La guerra en Ucrania y la inestabilidad en Oriente Próximo han impulsado a varios Estados a reforzar sus sistemas de defensa. En este escenario, el modelo europeo evoluciona hacia fórmulas híbridas que no siempre son obligatorias, pero sí más exigentes con la ciudadanía.
El caso más llamativo es el de Alemania, que ha activado un sistema de servicio militar voluntario remunerado con requisitos previos obligatorios como registro, cuestionarios y revisiones médicas. El objetivo es reforzar la defensa europea sin volver plenamente a la mili tradicional.
Uno de los elementos que más impacto ha generado es el salario: los participantes pueden recibir alrededor de 2.600 euros mensuales, además de formación, alojamiento y manutención. Este enfoque busca atraer jóvenes mediante incentivos y reforzar habilidades como primeros auxilios, liderazgo o protección civil, vinculando el modelo a una idea de servicio público solidario.
En paralelo, el debate en España gana intensidad. Aunque el Ministerio de Defensa descarta a corto plazo el retorno de la mili, el apoyo social a algún tipo de servicio a la comunidad ha crecido hasta cerca del 40% en encuestas recientes. Aun así, expertos militares insisten en que el sistema actual, profesionalizado y técnico, no está preparado para una incorporación masiva de reclutas.
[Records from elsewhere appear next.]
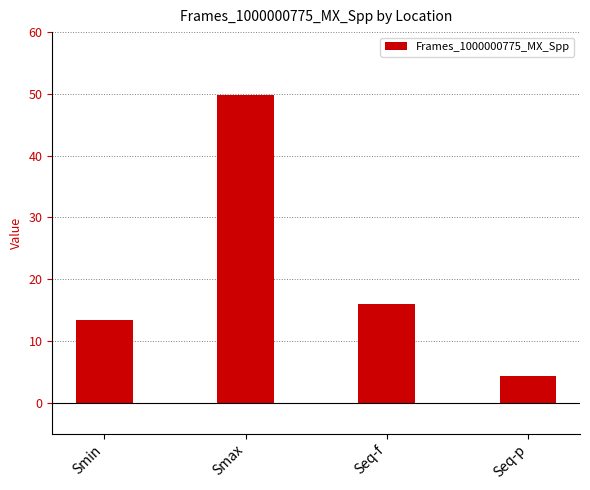

Rank the categories by value from lowest to highest.

Seq-p, Smin, Seq-f, Smax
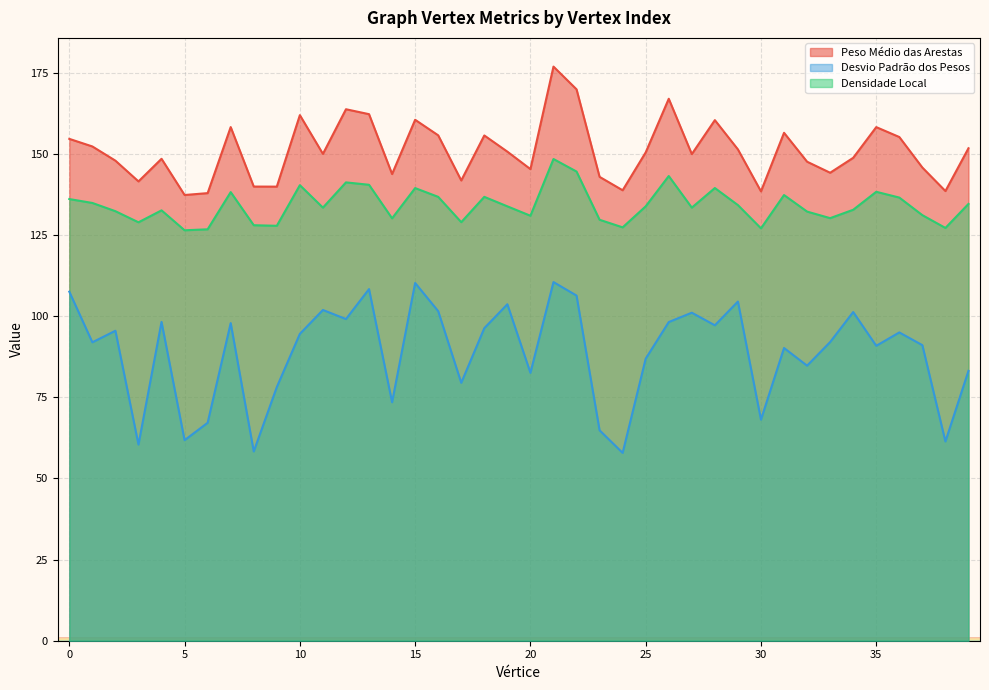

Read the Desvio Padrão dos Pesos value at 15.

110.2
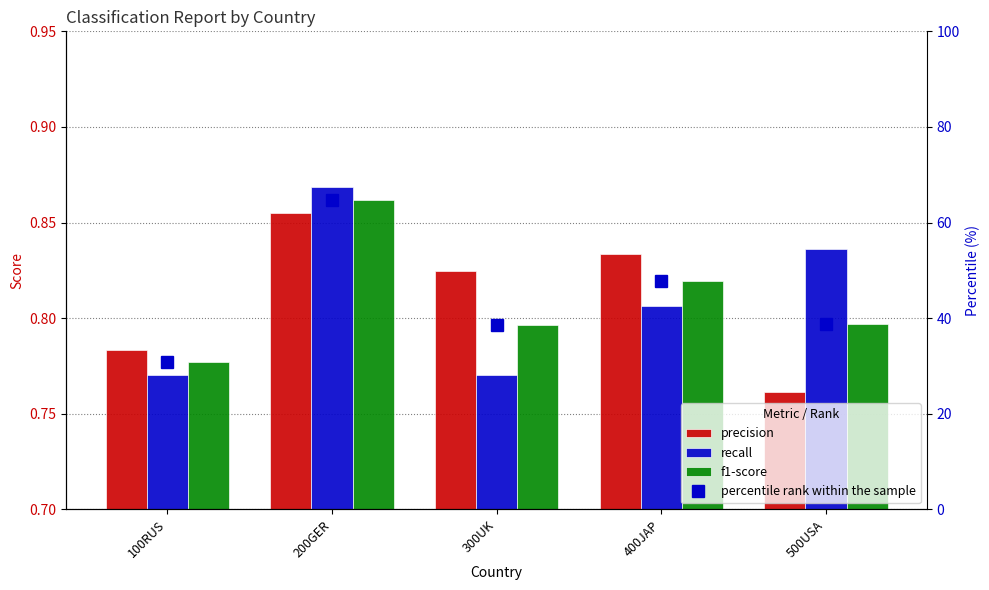

Between 400JAP and 100RUS, which is larger?

400JAP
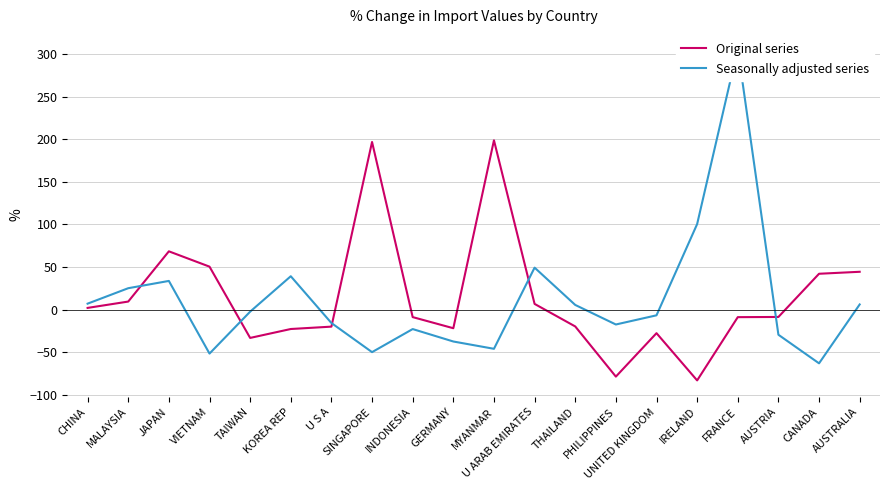

What are all the series names shown in the legend?

Original series, Seasonally adjusted series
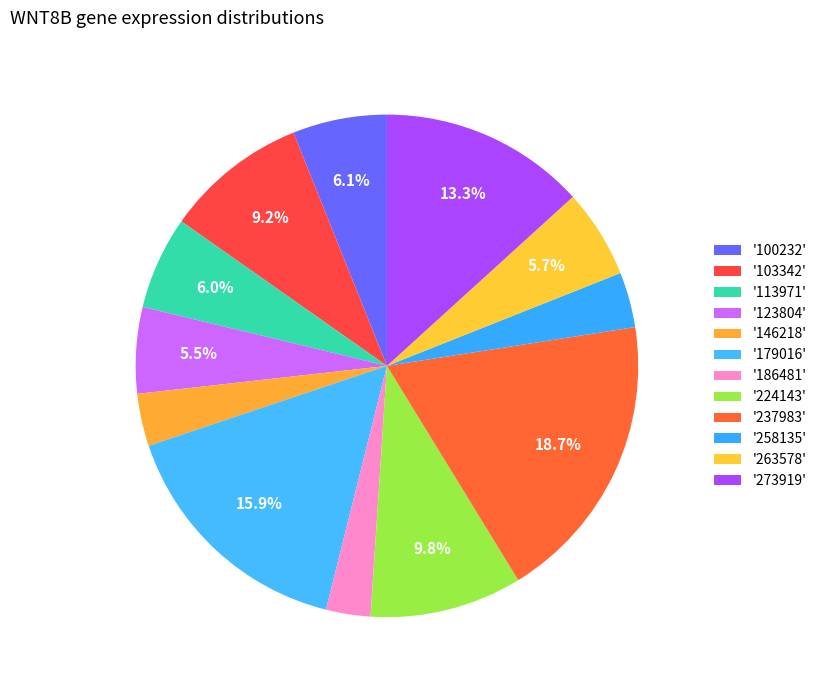

Count the number of slices in the pie.

12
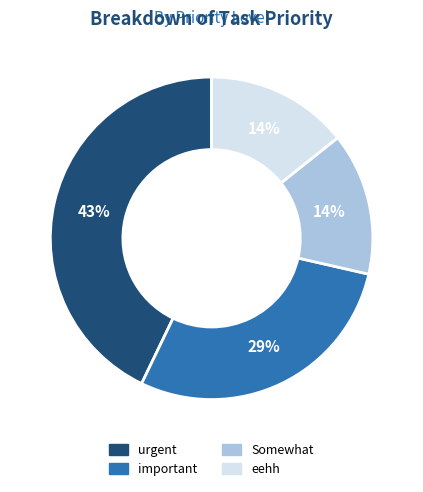

True or false: important accounts for 29% of the total.

True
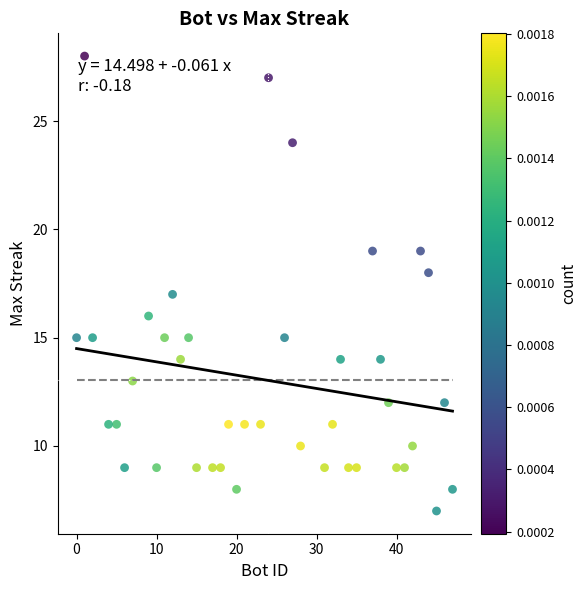

What is the range of Y values (max minus min)?

21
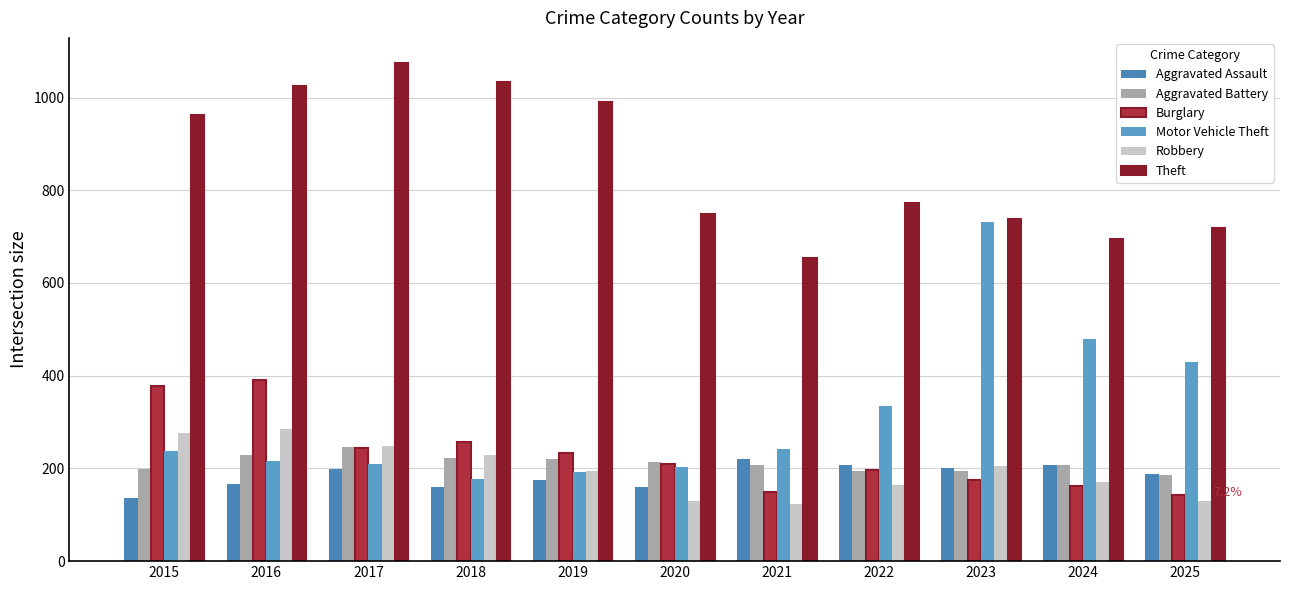

What is the difference between the maximum and second lowest values in the Robbery series?

155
Las limitaciones son claras: falta de infraestructuras, un ejército con unos 116.000 efectivos y la necesidad de perfiles altamente especializados. Por ello, la prioridad oficial sigue siendo mejorar las condiciones del personal profesional y no reactivar el servicio obligatorio.
Mientras países como Suecia, Lituania o Letonia han recuperado o reforzado sistemas similares, España mantiene su modelo suspendido. Sin embargo, el debate sobre el servicio militar obligatorio en Europa ya no es marginal: se ha convertido en un reflejo de cómo las sociedades reinterpretan la solidaridad, la defensa común y el papel de los jóvenes en tiempos de incertidumbre global.